A soma das infrações de dois em dois anos atribui pontos à concessionária de ônibus responsável. Caso um veículo acumule mais de 80 pontos em um ano ou mais de 120 em dois, a empresa perde o contrato com a prefeitura. Mas, para isso, precisa tramitar todo o processo. “É um jogo combinado e a certeza da impunidade garante às empresas que elas podem continuar infringindo que não vai acontecer nada”, afirma o presidente da Associação dos Usuários de Transporte Coletivo (AUTC) de Belo Horizonte, Francisco de Assis Maciel.
Para ele, o caminho que tem sido seguido é o adiamento da dívida até que seja feito um acordo que beneficie as empresas. Caso as multas não sejam pagas, são encaminhadas para serem inscritas na dívida ativa do município. “Vai se somando, vai se somando, até que seja acordado um desconto, uma anistia com as autoridades do município. Assim, fica mais fácil para as empresas e a população continua com os mesmos problemas”, afirma.
De fato, em novembro de 2015, a prefeitura sancionou a lei de nº 10.876, que concedeu desconto de até 80% sobre o valor do crédito das multas para pagamento integral e à vista. Veloso reforça que, às vezes, a multa compensa. “É feito um cálculo de seguro e risco. Por exemplo, receber uma multa por superlotação em uma viagem pode custar menos do que o ganho por aquela rota. Outra, o preço que é economizado sem os cobradores é muito maior do que o valor das multas”, pontua.
Enquanto isso, as infrações seguem sendo vividas e registradas pelos passageiros dos ônibus. “A qualidade de vida das pessoas é prejudicada e a credibilidade do transporte coletivo vai lá embaixo. A maior parte dos usuários não quer andar de ônibus e, se pudessem, não o fariam. Você pode até melhorar o serviço nisso ou naquilo, mas reconquistar a confiança é um trabalho de anos perdido”, continua Veloso.
De acordo com o último relatório da BHTrans, no mês de fevereiro 3.272 usuários enviaram alguma reclamação ou solicitação sobre os coletivos. Um terço (33%) deles foram sobre atraso dos ônibus, cabível de infração e multa. “Independente de tudo, as linhas de ônibus continuam a operar e a lucrar com a necessidade dos passageiros.
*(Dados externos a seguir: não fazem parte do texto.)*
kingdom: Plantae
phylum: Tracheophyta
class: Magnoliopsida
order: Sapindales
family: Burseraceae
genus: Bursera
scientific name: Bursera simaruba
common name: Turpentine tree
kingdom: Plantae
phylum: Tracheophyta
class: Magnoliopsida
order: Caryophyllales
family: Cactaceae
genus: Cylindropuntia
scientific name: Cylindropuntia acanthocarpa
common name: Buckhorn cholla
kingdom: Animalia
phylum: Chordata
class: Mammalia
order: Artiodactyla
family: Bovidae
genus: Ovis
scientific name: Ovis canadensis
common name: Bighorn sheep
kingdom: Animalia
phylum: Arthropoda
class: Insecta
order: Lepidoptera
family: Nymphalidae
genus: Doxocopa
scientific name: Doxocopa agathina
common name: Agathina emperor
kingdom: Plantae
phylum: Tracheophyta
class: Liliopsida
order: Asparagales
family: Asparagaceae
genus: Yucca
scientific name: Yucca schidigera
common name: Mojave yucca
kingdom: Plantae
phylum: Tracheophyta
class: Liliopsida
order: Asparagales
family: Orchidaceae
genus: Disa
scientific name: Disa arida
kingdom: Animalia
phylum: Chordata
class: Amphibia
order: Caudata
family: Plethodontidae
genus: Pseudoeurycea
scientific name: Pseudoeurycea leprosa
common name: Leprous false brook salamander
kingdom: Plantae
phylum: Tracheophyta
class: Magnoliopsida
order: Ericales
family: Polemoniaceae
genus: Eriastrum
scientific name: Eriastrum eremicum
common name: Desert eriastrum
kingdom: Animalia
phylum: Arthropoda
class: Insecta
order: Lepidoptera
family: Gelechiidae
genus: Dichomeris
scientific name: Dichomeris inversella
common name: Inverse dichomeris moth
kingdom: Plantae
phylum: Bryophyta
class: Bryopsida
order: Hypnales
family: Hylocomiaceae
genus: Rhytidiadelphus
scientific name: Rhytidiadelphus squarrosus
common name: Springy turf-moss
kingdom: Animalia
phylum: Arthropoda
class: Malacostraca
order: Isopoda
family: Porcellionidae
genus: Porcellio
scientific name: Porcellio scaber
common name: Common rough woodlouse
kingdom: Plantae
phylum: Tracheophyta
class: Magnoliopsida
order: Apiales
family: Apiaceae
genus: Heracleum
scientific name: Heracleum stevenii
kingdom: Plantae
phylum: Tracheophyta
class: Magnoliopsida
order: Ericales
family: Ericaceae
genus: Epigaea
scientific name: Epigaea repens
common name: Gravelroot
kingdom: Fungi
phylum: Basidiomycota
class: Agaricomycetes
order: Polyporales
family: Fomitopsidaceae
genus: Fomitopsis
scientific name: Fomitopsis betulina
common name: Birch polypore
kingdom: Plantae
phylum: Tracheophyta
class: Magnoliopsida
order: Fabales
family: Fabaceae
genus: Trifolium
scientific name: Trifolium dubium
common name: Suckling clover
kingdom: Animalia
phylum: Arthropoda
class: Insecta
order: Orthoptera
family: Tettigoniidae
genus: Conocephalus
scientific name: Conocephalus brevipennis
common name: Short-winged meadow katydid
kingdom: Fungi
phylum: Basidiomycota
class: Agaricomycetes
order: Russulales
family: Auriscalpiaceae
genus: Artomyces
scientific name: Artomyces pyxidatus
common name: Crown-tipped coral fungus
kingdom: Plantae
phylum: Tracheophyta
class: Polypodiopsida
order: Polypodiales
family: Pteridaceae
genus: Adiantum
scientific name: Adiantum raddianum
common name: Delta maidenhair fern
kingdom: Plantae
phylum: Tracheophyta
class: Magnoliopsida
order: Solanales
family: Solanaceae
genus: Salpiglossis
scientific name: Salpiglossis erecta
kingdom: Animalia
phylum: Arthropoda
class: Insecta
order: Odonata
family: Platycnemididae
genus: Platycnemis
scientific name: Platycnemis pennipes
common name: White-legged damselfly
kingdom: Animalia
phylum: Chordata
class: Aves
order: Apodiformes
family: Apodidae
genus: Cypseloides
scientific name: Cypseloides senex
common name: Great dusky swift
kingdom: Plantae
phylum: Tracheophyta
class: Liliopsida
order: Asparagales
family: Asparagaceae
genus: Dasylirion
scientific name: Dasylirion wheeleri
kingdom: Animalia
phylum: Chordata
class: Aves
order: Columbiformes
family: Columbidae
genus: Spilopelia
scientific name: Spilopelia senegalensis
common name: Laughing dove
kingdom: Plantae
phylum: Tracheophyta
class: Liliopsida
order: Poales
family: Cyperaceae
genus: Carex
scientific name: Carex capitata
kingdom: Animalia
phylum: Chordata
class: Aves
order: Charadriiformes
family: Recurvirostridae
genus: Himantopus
Os usuários vão estar lá, disputando espaço dentro de um coletivo, porque são obrigados, não têm alternativa”, afirma o presidente da associação de usuários, Francisco de Assis Maciel.
Uma solução, para André Veloso, seria a mudança de sentido na hora de cobrar as multas das empresas. Ao invés de cobrar o pagamento, seria mais efetivo descontar, imediatamente, do subsídio. “Já é algo que é feito no Rio de Janeiro, por exemplo. Caso seja entregue um serviço abaixo do esperado, essa multa é retirada do subsídio. Sem processo moroso”, diz. O pagamento do mês de janeiro do subsídio dos ônibus de BH foi reduzido pela metade com esse objetivo. A prefeitura justificou que alguns consórcios não tinham atingido o percentual mínimo de viagens estabelecido, descumprindo o acordo.